Another missed Chain Store Age Article…
OK -
This must have been the article that Ms. Amato-McCoy had written to spark the little editorial that I also just posted about.
The article is about Staples and their Information Security Officer - Christopher Dunning. It is nice to see that Mr. Dunning seems to have the ‘right’ attitude about security (so says me) and isn’t just looking at the endevour as something that needs to be checked off.
PCI is a budget-exercise. It’s the ‘fundable’ buzzword that finance requires to attach money to security and to give intelligent, business-focused executives in IT and Security the resourcest that they need to keep the brand safe and build customer loyalty. I wish this wasn’t the case - I wish more retail CFOs understood the business case for good security, not just for PCI compliance.

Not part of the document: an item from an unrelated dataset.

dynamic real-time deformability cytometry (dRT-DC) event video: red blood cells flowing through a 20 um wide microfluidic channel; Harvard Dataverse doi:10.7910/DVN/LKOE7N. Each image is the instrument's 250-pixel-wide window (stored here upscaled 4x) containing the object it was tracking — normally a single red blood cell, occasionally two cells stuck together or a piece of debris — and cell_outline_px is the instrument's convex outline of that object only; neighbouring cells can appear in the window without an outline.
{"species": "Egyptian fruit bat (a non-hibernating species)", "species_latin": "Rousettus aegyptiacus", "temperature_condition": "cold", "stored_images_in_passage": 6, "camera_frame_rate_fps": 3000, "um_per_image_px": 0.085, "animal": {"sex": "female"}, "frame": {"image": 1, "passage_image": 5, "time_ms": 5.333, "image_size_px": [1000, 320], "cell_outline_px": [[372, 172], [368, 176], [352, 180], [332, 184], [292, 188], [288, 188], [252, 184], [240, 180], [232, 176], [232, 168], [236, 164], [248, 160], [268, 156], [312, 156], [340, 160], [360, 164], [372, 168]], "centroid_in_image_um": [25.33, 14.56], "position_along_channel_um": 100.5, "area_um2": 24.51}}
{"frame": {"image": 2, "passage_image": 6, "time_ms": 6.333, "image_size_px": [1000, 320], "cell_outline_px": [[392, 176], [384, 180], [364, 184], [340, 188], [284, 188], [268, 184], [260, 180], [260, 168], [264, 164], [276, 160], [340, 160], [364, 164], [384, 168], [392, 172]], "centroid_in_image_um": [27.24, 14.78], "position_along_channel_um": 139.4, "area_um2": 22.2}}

Sadly not all good business decisions can be backed up by a straightforward ROI - some decisions are based on cost/liability/risk avoidance and these decisions are estimates of what might happen if…. Financial executives often have a hard time with these types of analyses (unless they work in the insurance industry) and IT often has a hard time translating these needs into something meaningful and tangible for finance to feel comfortable funding.
And so we are left with PCI as the driver - the ‘I need the money because we’re being forced to make these changes against our will by the big, bad card brands’ argument. I guess that works to a degree, but it ends up giving the financial executives a false sense of security and a potentially false set of expectations.